╭─ DOCUMENT SECTION
Debussy: Gollywogg's Cake Walk
[File size 9 MB]
Debussy: Clare de lune
[File size 8 MB]
Recorded: early 1923?.
Matrix: 7306 & 7307
Cat. No. Edison Bell Velvet Face 1037
Format: 25cm (10inch); double sided purple label
Anderson Tyrer piano
Matrix: X1602-B & X1603-B
Cat. No. Edison Bell Velvet Face 690
Format: 30cm (12inch); double-sided, light green
[Frank] Anderson Tyrer (b. (England) 17 November 1893, d. 1962) was an English concert pianist active during the 1920s.
Tyrer studied at the Royal Manchester College of Music, where he won a scholarship of four years from the County Council. He was apparently a pupil of W.H. Dayas and played Tchaikovsky B flat concerto at a Concert on 17th April 1913 and again on April 2nd 1914 together with a performance of a his Fantasie for violin and orchestra. The Musical Times [MT] reported 'The solo part [played by Frank Tippin] is rather too frequently overweighted, but this apart, the compose is felt to be quite sure of himself' On the 9th July 1914 we find him playing Brahms: A minor String Quartet with Harold Warburton & Frank Tipping as part of the Royal College of Manchester's summer examinations. Later that year Musical Times [MT] records 'In the hinterland of Ancoats region of mill, warehouse, and foundry, there are to be given a dozen concerts for 5s. 6d., which, quality considered, surely cannot be equaled anywhere. Last autumn the seats were sold in advance, and no single admissions could be taken. These concerts of "Musical appreciation," as they are styled, opened on October 7, when Messrs. R. J. Forbes and Anderson Tyrer gave an evening of pianoforte music for four hands, an experience never met with in Manchester before, I think.'
Tyrer I believe served with the Royal West Kent Regiment during the 1914-1918 war but was performing again in the Midlands from 1917, His career continued to centre around Harrogate, Leeds, Manchester and Birmingham but on the 11 November 1919 he made his debut at a Promenade concert under Thomas Beecham, playing the Rachmaninov second concerto 'The occasion was the first of four orchestral concerts (on November 11th) by Mr. Anderson Tyrer, a young pianist from Lancashire, for whom, by reason of his ample technical acquirements and his vigorous temperament and artistic taste, a fine future may be predicted.' [MT].
╰─
╭─ INFORMATION
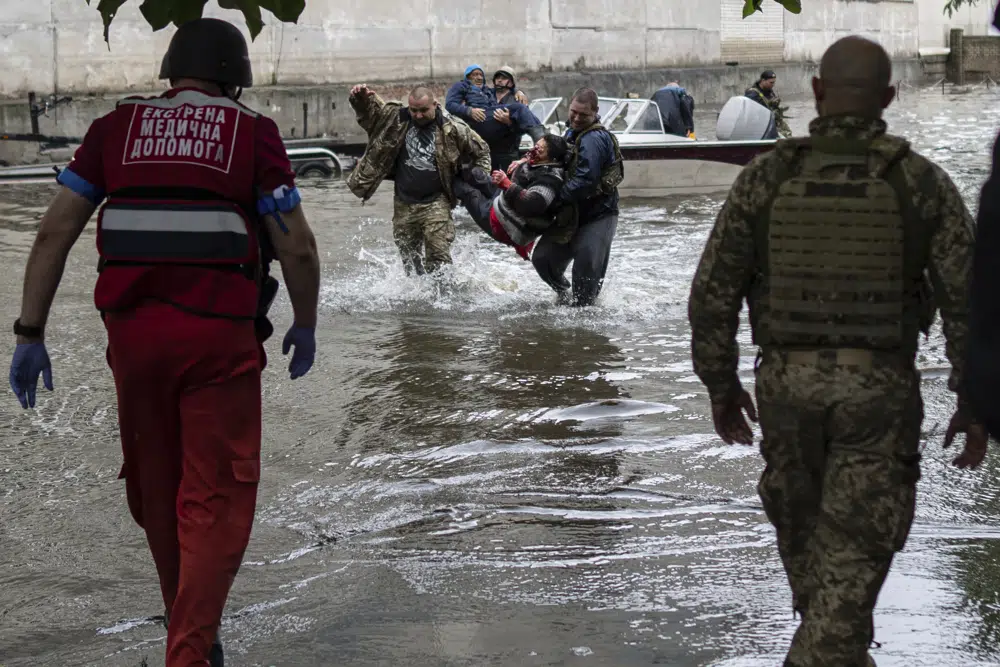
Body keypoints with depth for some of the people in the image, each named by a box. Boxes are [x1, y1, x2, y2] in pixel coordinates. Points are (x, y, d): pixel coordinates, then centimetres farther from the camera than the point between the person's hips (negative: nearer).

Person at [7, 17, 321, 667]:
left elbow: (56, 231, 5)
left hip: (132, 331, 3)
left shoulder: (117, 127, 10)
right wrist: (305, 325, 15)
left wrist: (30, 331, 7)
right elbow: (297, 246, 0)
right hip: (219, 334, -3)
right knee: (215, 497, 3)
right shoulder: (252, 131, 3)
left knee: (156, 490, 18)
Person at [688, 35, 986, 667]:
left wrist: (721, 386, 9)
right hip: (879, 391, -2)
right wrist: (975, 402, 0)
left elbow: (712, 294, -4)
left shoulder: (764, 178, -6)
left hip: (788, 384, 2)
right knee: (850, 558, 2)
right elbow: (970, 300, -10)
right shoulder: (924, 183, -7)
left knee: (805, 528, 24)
╰─
◆ WHAT THE EXERCISE ASKS
Name every city that the Anderson Tyrer page says his career continued to center around.

◆ EXERCISE OUTPUT
Harrogate, Leeds, Manchester, Birmingham